Stadium's A Plague On Our Houses

Posted: March 15, 1999

In your photo of the proposed Broad and Spring Garden site for Philadelphia's new baseball stadium (March 5), the Daily News/Inquirer Building is pictured and diagrammed as staying put.

Certainly your employees, Spring Garden residents and some Community College students who use this neighborhood's street parking will be left holding the booby-prize bag in this profoundly ill-considered proposal. I hesitate to use the word "plan," because only the stadium itself, and the roaring crowds within it, seem to have been envisioned on paper.Parking is already next to impossible in this neighborhood. Especially after 7 p.m., it is almost impossible for residents to find legal street-parking. Some of us late-working residents are forced to park on our own sidewalks, and suffer the next morning's predictable $20 parking violation.

Having already spent money on seats for a ball game, many fans will be cruising the streets of our (previously) quiet, safe neighborhood, looking for free parking spots - and why not? Our residential-area parking is closer, cheaper, less aggravating than threading one's way from some obscure, expensive lot or garage 15 blocks away.

And who's to advise the stadium-goer just which lots and garages might already be full, should s/he even wish to be decent and leave our neighborhood's residential parking to the residents?

I must ask:

Who will be responsible for the inevitable litter? (Me?
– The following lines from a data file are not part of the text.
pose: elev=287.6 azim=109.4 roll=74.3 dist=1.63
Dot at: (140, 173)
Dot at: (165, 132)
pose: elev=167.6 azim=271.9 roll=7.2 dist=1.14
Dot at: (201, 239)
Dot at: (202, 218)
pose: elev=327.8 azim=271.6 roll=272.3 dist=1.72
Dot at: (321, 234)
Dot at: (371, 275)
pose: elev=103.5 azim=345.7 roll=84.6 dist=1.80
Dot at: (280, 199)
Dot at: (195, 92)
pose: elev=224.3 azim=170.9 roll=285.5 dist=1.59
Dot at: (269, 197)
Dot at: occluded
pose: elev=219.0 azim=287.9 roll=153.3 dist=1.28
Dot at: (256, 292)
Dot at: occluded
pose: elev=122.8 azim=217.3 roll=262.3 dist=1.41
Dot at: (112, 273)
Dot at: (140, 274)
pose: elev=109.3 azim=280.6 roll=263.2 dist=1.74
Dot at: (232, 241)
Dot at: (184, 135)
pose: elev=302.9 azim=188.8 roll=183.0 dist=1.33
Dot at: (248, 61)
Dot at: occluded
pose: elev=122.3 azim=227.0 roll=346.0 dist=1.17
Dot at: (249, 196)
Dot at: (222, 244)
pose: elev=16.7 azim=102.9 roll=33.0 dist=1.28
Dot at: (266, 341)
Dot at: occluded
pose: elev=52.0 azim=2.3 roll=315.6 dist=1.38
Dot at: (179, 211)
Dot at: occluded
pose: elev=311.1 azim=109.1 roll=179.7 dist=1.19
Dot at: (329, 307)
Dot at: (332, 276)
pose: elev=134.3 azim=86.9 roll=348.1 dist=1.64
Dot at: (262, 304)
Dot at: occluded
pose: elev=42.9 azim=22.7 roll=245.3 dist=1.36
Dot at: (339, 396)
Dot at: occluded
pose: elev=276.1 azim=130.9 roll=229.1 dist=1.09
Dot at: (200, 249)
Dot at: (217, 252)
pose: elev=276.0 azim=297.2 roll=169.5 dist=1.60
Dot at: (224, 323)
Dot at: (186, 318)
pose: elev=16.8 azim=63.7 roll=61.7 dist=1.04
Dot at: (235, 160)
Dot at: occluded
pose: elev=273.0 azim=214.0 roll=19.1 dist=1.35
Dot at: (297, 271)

Sweeping my walk after every game?)

How will traffic congestion be controlled - tearing down homes on Spring Garden Street to widen the roadway?

What about the safety of our children playing ball on our quiet streets?

And the noise?

We have fought and worked for decades to create a pleasant and real neighborhood for people who work in this city. The city has reaped the benefits of the Spring Garden area in the form of a committed, urban community which has done everything right. And the city should now take some ethical responsibility for supporting and honoring a neighborhood it has, itself, encouraged. That does not include a baseball stadium being plopped down in our midst.

Put the stadium in an area where the residents welcome it, where the costs of property and roadway adjustments are fiscally prudent, where there is real-world space for real stadium parking and where another community can invest decades in pridefully building up around it.

Frieda Fehrenbacher is an art professor at Moore College of Art.